### Consigne A
Recopiez à l'identique les lignes des données, de la ligne contenant « Page size: 1654x931. » jusqu'à celle contenant « list There are », toutes deux incluses.

### Texte source
25Cette interprétation qui prive l’IM de la centralité du subjectivisme a été développée en particulier dans les écrits de l’élève de Popper, John Watkins, qui s’est investi dans les débats autour de l’IM et l’historicisme. Or il n’est pas aujourd’hui une critique de l’IM qui ne se réfère à Watkins, ce qui donne une idée de l’amplitude de son influence, voire de la faiblesse des arguments développés contre l’IM en philosophie des sciences sociales. Le rejet de tout emploi inadéquat, anthropomorphique, des entités collectives, et le recours aux microfondations de l’action sociale tendent à ne trouver, chez Watkins, qu’une justification ontologique sur la base des capacités d’agir des acteurs [10]. Pour le philosophe, en effet, l’IM s’appuie sur le fait que les êtres humains sont les seuls agents « mobiles » (moving agents) dans l’histoire, ou les « constituants ultimes » du monde social (Watkins, 1957 : 105, 106). Or, bien que tendant à être unanimement acceptée, la thèse ontologique n’est pas suffisante pour servir de base méthodologique aux sciences sociales.
26En tout état de cause, compte tenu sans doute d’un souci de synthèse des interprètes de l’IM, Watkins a servi le développement d’une version plus générale que la version constitutive issue de Weber, mais dont la justification épistémologique n’est pas claire. Des glissements allant des types apparents de justification ontologique vers des interprétations épistémologiques réductionnistes ont alors été aisément opérés, d’autant que Watkins a encouragé une interprétation psychologiste de l’IM en écrivant que d’après une version du principe de l’individualisme méthodologique, le chercheur en sciences sociales doit « poursuivre sa recherche d’explications d’un phénomène social jusqu’à l’avoir réduit en termes psychologiques » (Watkins, 1952 : 29 ; traduction de l’auteur).
27Mais, par ailleurs, la version minimaliste, référant essentiellement au pouvoir concret d’action des individus, est au cœur de la sociologie analytique contemporaine qui, de manière cohérente, tend à substituer la désignation d’individualisme structurel à celle d’individualisme méthodologique. La notion d’individualisme structurel reflète en réalité le développement d’un programme moins spécifique dès lors qu’il est conçu indépendamment de l’idée d’interprétation compréhensive ou rationnelle. En effet, alors que dans l’IM (version constitutive), comme le souligne Francesco Di Iorio (2020), l’influence des structures sociales est médiée par les capacités interprétatives tacites ou explicites des acteurs, pour les sociologues analytiques cette influence ne suppose que la médiation des actions individuelles.

### Consigne B
Reproduisez le passage du texte sur l'individualisme méthodologique compris entre « 27Mais, par ailleurs, la » et « des actions individuelles. », bornes incluses, en substituant « restreinte » à « minimaliste ».

### Données fournies
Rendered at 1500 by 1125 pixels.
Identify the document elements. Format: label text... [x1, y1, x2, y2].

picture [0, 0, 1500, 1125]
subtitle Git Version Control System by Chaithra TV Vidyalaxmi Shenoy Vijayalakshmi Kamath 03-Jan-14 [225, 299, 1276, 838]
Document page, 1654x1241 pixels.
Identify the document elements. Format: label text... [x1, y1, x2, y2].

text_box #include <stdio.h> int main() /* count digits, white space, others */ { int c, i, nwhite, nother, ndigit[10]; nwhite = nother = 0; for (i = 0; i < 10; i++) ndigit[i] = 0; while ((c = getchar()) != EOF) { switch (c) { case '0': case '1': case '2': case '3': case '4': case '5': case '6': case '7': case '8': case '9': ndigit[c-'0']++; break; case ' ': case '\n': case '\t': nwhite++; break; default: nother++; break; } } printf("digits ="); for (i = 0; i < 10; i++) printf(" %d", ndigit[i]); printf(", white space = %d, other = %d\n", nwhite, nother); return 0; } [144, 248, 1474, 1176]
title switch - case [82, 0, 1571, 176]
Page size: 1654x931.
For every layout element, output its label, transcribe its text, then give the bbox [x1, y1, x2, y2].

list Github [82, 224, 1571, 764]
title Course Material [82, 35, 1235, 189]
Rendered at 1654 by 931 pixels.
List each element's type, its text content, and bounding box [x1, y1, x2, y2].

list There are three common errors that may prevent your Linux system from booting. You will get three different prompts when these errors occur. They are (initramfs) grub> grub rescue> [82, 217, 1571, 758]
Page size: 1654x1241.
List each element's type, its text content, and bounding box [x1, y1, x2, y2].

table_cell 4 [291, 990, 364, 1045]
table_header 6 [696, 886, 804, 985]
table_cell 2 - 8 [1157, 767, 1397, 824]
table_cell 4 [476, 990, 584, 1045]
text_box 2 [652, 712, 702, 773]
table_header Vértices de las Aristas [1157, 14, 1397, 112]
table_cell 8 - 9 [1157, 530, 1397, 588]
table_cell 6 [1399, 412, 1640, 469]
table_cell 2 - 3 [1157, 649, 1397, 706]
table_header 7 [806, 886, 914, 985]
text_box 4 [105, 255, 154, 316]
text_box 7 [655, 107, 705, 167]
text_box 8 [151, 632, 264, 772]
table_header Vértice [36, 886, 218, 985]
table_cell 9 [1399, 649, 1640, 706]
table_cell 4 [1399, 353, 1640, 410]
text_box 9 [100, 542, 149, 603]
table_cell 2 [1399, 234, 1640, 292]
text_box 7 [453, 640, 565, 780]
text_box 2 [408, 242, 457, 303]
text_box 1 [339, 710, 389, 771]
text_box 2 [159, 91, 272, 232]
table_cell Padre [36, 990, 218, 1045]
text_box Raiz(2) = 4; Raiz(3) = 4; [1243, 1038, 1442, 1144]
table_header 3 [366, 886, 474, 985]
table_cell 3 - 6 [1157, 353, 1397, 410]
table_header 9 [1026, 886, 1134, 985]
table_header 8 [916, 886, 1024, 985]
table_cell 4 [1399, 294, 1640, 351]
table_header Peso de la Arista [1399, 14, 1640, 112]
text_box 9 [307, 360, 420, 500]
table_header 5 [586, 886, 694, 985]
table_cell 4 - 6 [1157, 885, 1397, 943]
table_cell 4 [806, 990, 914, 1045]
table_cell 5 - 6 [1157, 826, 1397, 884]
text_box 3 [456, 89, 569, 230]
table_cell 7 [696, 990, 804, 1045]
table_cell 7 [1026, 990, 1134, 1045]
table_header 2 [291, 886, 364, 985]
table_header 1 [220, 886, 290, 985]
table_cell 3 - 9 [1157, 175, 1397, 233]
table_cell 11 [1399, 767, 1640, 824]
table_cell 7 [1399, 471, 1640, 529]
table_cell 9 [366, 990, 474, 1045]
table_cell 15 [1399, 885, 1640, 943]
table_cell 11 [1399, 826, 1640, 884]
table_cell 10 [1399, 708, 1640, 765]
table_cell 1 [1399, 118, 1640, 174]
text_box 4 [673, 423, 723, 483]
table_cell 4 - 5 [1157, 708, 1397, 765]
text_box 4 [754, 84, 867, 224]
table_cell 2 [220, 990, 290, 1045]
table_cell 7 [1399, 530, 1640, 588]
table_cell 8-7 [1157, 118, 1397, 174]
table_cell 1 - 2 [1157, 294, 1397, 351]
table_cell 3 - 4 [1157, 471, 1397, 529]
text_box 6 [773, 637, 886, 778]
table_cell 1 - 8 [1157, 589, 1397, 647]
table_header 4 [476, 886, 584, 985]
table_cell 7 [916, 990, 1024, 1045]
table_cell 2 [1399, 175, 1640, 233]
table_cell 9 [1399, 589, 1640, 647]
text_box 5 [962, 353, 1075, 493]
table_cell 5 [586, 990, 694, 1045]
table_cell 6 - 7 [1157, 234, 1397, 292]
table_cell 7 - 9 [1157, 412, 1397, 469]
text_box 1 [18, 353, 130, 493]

### Réponse attendue A
Page size: 1654x931.
For every layout element, output its label, transcribe its text, then give the bbox [x1, y1, x2, y2].

list Github [82, 224, 1571, 764]
title Course Material [82, 35, 1235, 189]
Rendered at 1654 by 931 pixels.
List each element's type, its text content, and bounding box [x1, y1, x2, y2].

list There are three common errors that may prevent your Linux system from booting. You will get three different prompts when these errors occur. They are (initramfs) grub> grub rescue> [82, 217, 1571, 758]

### Réponse attendue B
27Mais, par ailleurs, la version restreinte, référant essentiellement au pouvoir concret d’action des individus, est au cœur de la sociologie analytique contemporaine qui, de manière cohérente, tend à substituer la désignation d’individualisme structurel à celle d’individualisme méthodologique. La notion d’individualisme structurel reflète en réalité le développement d’un programme moins spécifique dès lors qu’il est conçu indépendamment de l’idée d’interprétation compréhensive ou rationnelle. En effet, alors que dans l’IM (version constitutive), comme le souligne Francesco Di Iorio (2020), l’influence des structures sociales est médiée par les capacités interprétatives tacites ou explicites des acteurs, pour les sociologues analytiques cette influence ne suppose que la médiation des actions individuelles.